DamnDamnDamnDamn WhaddamIgonnaDo!

Delay.  I stood up and made a second mug of coffee.   I was midway through the normal morning crap, sun was now just coming up.

I figured that I would take the high road.  I got out the screwdriver.  Maybe it is a heat issue.

South Florida gets dust from the Sahara Desert.  The winds come from the East here, drop dust, as well as pick up sand from the beaches in the Bahamas and our own beaches.  The sand eventually drops out all over everything.  You have to wash the car fairly frequently to get rid of the sand and sea salt.

So the fan in the laptop?  Could that be the issue?  Get the vacuum.  “Hey Kevin, I’m running the vacuum, the Dell Died.”.

I fill him in. 

First I pop the bottom off the machine.  Professional or Business grade machines, even laptops, are designed to be repaired by us end users.   The monkeys behind the keyboards.  If you know what you’re doing, you can really upgrade the machines. 

One screw removed later, the bottom is off the machine.  Hmm, fan’s clean.  May as well run the vacuum through it.  Very little dust.  The heat sink was cool.  Can’t be a heat issue. 

I delayed more thinking about the mystery.  May as well vacuum the house.

I cleared a chihuahua worth of dog fur out from next to the emergency water in the laundry.  Crappy housekeeper that I am, there are some pockets that this 6’4″ frame doesn’t get to easily.

After telling Rack the McNab SuperDog (TM) that all is well, and the vacuum is stowed, I settle back in.

One screw and the bottom is back on the laptop.

I flip the thing over and plug the power back into the back of the machine.

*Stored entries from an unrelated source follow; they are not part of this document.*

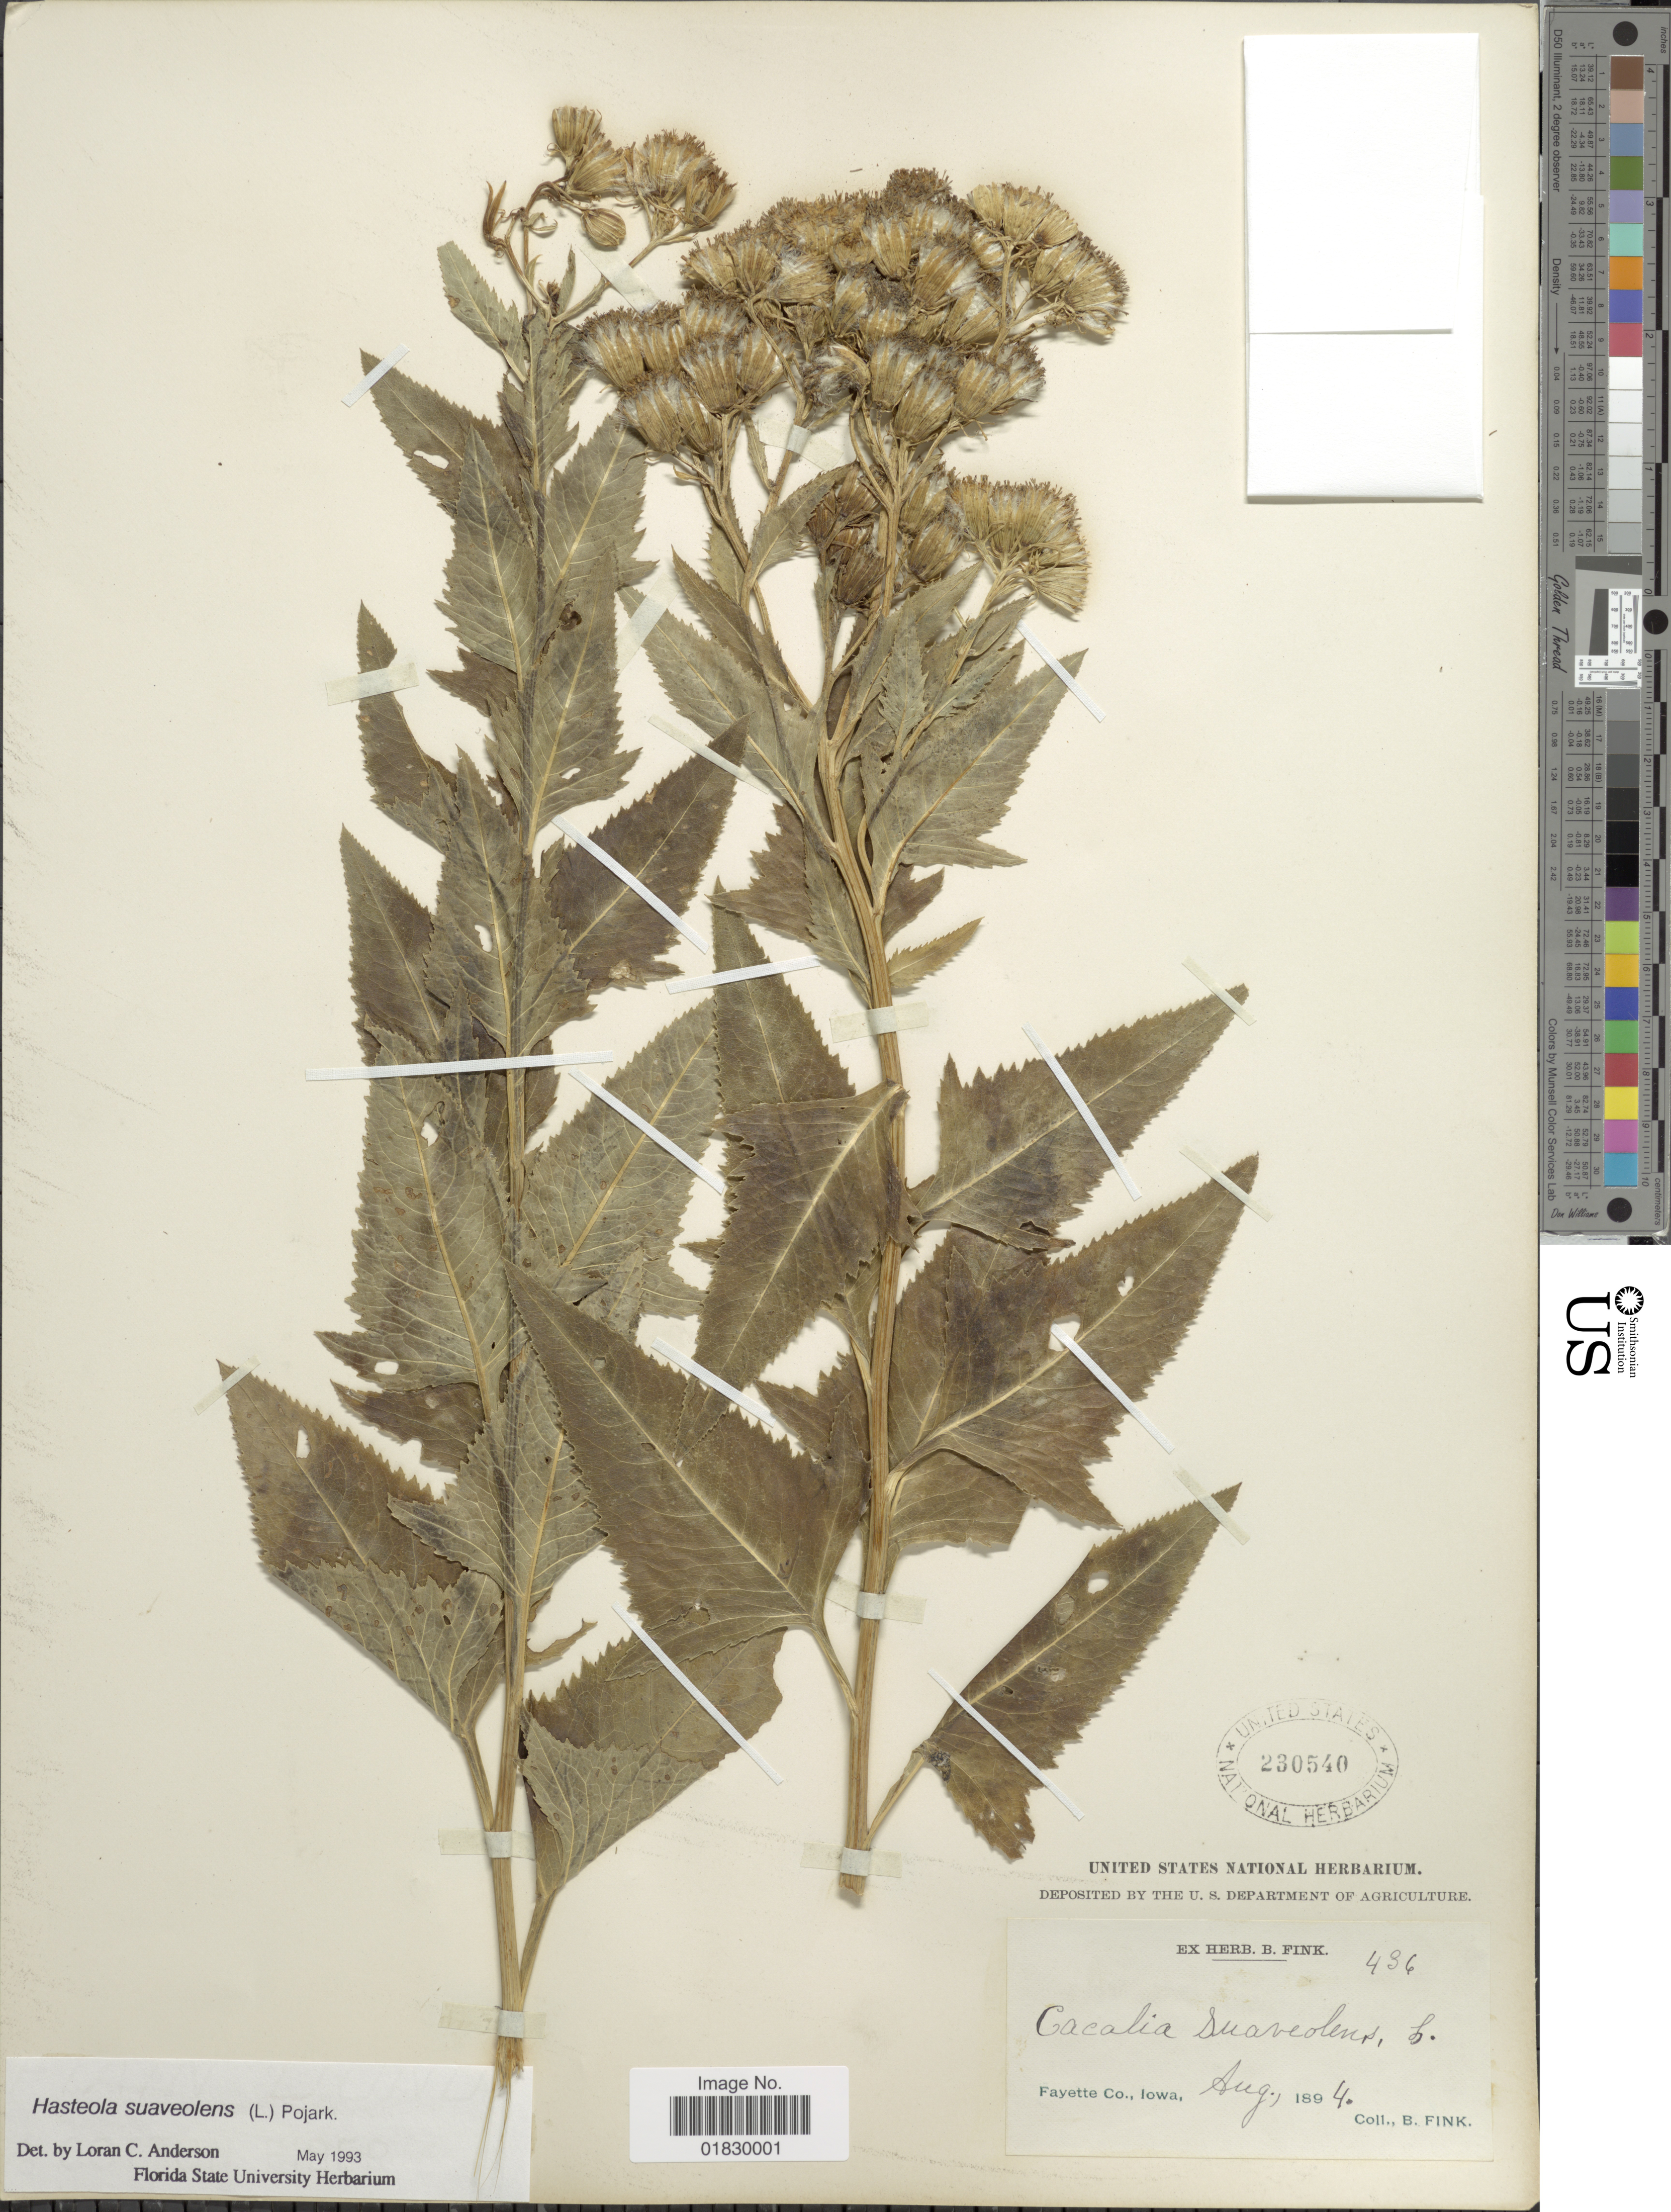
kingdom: Plantae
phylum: Tracheophyta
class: Magnoliopsida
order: Asterales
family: Asteraceae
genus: Hasteola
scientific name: Hasteola suaveolens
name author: (L.) Pojark.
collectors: B. Fink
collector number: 436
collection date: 1894-08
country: United States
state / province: Iowa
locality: Fayette Co., Iowa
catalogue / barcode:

I hope I hope I hope this works.

Wait.  It’s not freaking glowing!  Is it that simple?

Yep.  I’m going to take a bullet for comedy. 

All that grief.  It turned out that I didn’t plug in the power brick. 

Blue light came on on the power plug and the Dell whirred back to life!

Sometimes, you get the gator.
Sometimes, the gator gets you.
Sometimes, the gator gets your shoe.

I think the the gator got my shoe on this one.

Moral of this story?  Watch what you’re doing in the morning before your coffee.  You may make yourself crazy when the laptop snaps you off!